[[ Entries provided open ]]
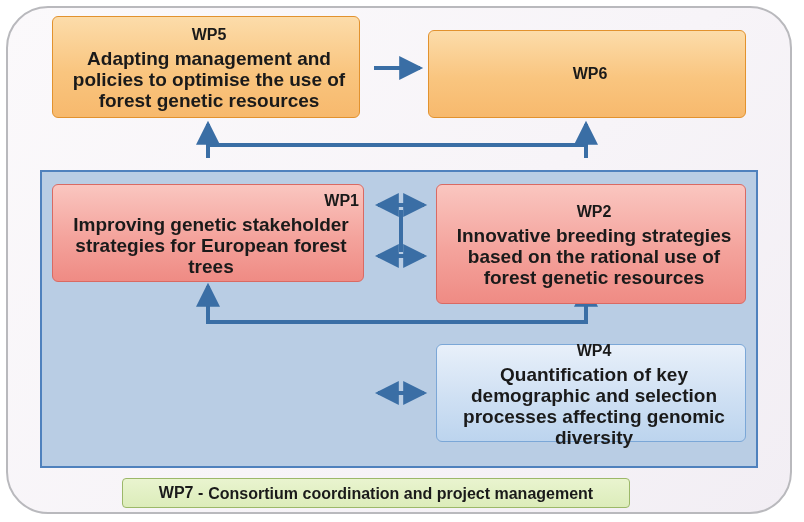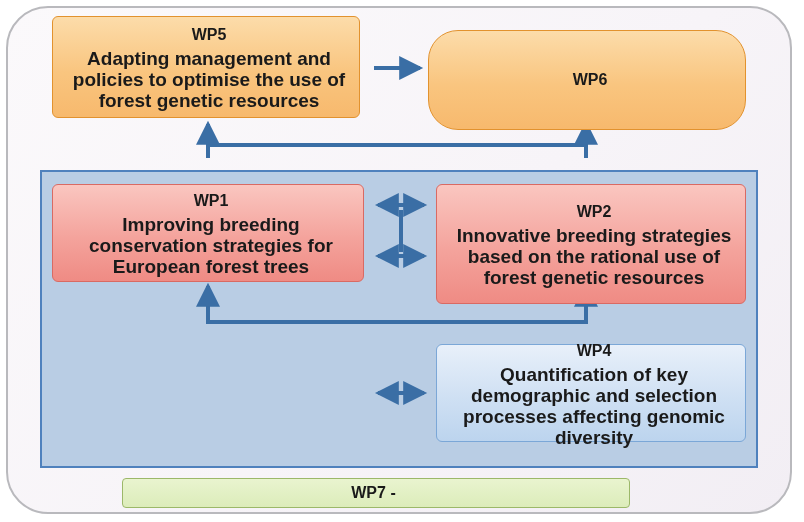--- a/index.html
+++ b/index.html
@@ -99,7 +99,7 @@
   }
   
   #wp5 { left: 52px;  top: 16px;  width: 308px; height: 102px; }
-  #wp6 { left: 428px; top: 30px;  width: 318px; height: 100px; border-radius: 30px;  }
+  #wp6 { left: 428px; top: 30px;  width: 318px; height: 88px;  }
   #wp1 { left: 52px;  top: 184px; width: 312px; height: 98px;  }
   #wp2 { left: 436px; top: 184px; width: 310px; height: 120px;  }
   #wp3 { left: 52px;  top: 344px; width: 312px; height: 98px;  }

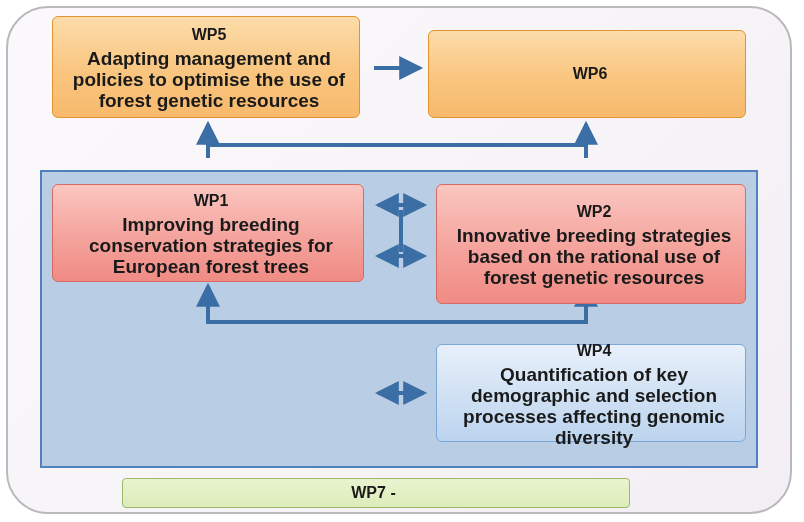--- a/index.html
+++ b/index.html
@@ -100,7 +100,7 @@
   
   #wp5 { left: 52px;  top: 16px;  width: 308px; height: 102px; }
   #wp6 { left: 428px; top: 30px;  width: 318px; height: 88px;  }
-  #wp1 { left: 52px;  top: 184px; width: 312px; height: 98px;  }
+  #wp1 { left: 52px;  top: 184px; width: 312px; height: 98px; align-items: flex-end;  }
   #wp2 { left: 436px; top: 184px; width: 310px; height: 120px;  }
   #wp3 { left: 52px;  top: 344px; width: 312px; height: 98px;  }
   #wp4 { left: 436px; top: 344px; width: 310px; height: 98px;  }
[[ Entries provided closed ]]
▸ What the task requires: The answer must consist solely of the lines from the first line of the data through the line containing "318px; height: 100px;", inclusive, reproduced exactly and without pictures.

▸ Solution to this problem:
--- a/index.html
+++ b/index.html
@@ -99,7 +99,7 @@
   }
   
   #wp5 { left: 52px;  top: 16px;  width: 308px; height: 102px; }
-  #wp6 { left: 428px; top: 30px;  width: 318px; height: 100px; border-radius: 30px;  }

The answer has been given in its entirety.